WORK TO COMPLETE: Show each line of the data that contains the word "table", copying every such line in full. Case counts when matching.

------------------------------------------------------------------------

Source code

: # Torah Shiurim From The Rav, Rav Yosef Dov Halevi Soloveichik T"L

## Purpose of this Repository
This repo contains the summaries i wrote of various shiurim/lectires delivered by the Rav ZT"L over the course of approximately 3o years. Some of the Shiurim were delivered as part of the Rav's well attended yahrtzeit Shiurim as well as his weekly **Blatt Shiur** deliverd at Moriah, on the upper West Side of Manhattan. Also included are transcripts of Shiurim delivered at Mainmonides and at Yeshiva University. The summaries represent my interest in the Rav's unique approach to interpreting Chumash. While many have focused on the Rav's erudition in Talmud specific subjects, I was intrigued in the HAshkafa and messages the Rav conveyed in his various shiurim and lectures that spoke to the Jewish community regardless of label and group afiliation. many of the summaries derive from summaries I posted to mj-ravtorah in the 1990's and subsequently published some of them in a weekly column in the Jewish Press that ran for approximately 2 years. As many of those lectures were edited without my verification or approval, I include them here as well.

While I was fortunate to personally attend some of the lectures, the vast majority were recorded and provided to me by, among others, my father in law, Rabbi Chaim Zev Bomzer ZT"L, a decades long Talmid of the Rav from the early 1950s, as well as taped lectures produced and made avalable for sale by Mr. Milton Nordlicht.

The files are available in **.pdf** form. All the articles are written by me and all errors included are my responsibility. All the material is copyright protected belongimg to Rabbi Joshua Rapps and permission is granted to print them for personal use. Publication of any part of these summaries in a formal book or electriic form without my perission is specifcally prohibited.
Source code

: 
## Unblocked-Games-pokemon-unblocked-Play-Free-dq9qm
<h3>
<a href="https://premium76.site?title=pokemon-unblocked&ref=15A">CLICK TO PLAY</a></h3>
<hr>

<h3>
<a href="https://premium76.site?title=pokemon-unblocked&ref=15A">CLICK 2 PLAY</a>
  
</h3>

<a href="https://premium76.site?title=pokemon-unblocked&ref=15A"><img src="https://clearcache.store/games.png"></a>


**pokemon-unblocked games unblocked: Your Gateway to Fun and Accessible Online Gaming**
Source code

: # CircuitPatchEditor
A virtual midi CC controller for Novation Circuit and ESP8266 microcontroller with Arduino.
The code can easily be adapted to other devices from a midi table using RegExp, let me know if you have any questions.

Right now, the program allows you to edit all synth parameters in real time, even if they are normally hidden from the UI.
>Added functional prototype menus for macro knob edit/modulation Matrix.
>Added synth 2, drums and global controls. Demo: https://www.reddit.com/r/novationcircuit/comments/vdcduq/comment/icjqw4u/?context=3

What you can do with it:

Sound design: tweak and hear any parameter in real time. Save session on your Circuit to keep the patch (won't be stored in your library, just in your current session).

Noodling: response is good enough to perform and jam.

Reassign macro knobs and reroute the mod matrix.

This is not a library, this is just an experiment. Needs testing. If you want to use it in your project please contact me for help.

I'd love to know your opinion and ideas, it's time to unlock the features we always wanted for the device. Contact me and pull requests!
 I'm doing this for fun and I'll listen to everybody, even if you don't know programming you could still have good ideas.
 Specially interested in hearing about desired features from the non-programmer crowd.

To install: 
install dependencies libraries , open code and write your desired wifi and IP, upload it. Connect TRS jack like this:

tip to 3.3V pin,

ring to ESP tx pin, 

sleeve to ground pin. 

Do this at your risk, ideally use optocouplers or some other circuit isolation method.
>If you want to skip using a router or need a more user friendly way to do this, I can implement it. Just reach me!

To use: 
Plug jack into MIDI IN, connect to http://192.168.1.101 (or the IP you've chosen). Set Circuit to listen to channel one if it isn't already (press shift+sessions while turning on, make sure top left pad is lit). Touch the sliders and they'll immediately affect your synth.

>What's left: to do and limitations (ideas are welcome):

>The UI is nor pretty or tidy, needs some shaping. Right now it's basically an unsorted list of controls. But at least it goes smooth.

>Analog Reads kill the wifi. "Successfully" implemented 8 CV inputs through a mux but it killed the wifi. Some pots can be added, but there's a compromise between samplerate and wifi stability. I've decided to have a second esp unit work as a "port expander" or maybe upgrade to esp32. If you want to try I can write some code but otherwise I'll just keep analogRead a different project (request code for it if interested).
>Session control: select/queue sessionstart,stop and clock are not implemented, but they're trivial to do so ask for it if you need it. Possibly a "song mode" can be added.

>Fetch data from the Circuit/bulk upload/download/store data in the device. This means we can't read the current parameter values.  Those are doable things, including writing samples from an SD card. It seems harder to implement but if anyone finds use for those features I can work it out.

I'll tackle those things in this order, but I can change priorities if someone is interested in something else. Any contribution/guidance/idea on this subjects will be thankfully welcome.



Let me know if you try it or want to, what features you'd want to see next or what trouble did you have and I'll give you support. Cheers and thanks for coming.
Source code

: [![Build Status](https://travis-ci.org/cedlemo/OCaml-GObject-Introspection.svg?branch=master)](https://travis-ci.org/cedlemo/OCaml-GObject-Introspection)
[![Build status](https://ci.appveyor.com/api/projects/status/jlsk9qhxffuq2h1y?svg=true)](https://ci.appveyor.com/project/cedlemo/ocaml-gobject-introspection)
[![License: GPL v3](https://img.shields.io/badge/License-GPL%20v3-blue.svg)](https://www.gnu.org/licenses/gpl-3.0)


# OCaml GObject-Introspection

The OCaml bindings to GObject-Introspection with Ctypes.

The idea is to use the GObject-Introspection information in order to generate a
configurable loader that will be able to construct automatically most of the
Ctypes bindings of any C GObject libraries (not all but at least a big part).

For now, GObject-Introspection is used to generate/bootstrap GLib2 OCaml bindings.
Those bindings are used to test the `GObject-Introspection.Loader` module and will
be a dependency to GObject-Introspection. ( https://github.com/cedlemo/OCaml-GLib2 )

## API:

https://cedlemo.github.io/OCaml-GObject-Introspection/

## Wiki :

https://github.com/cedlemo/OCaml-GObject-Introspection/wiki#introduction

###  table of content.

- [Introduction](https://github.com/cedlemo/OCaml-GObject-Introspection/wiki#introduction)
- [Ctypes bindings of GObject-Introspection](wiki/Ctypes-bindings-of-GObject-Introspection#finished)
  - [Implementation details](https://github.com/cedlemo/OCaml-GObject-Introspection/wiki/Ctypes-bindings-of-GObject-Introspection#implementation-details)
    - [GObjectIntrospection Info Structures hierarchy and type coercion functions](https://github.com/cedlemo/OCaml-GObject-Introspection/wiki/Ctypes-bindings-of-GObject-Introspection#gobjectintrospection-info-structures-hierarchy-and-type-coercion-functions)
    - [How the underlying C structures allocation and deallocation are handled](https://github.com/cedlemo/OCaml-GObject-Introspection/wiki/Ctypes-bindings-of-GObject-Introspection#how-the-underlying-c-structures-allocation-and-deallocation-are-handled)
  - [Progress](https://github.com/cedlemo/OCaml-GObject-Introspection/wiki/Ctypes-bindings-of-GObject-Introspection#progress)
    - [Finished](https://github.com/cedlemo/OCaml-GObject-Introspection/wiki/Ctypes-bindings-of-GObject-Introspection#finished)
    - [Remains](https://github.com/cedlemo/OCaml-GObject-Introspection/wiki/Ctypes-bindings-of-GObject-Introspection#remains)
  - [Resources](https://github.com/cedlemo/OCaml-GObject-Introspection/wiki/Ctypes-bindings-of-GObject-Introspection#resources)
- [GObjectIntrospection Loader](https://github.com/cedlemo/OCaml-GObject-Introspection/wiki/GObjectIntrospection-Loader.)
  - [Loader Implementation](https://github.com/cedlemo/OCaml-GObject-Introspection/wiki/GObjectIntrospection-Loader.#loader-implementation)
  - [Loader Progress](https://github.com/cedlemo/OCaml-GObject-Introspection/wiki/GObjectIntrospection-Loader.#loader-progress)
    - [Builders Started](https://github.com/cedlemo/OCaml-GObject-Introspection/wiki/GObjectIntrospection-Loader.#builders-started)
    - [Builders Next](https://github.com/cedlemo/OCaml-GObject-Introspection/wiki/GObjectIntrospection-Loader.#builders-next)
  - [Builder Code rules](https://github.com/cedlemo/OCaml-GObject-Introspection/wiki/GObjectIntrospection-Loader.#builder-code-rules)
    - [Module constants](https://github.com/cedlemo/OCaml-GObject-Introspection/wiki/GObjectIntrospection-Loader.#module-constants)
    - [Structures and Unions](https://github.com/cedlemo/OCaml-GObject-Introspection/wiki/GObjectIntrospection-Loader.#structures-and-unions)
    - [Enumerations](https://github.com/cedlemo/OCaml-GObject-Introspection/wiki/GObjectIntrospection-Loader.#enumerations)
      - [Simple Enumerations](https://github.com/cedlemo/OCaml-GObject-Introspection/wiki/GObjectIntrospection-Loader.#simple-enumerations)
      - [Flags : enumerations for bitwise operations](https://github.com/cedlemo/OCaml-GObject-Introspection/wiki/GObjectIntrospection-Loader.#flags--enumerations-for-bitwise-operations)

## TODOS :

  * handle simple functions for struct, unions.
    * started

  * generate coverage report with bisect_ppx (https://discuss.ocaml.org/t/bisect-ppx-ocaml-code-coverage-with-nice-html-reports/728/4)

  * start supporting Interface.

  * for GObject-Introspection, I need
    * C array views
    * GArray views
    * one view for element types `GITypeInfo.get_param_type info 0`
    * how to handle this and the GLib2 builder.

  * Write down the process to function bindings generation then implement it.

------------------------------------------------------------------------

EXERCISE ANSWER:
The code can easily be adapted to other devices from a midi table using RegExp, let me know if you have any questions.
###  table of content.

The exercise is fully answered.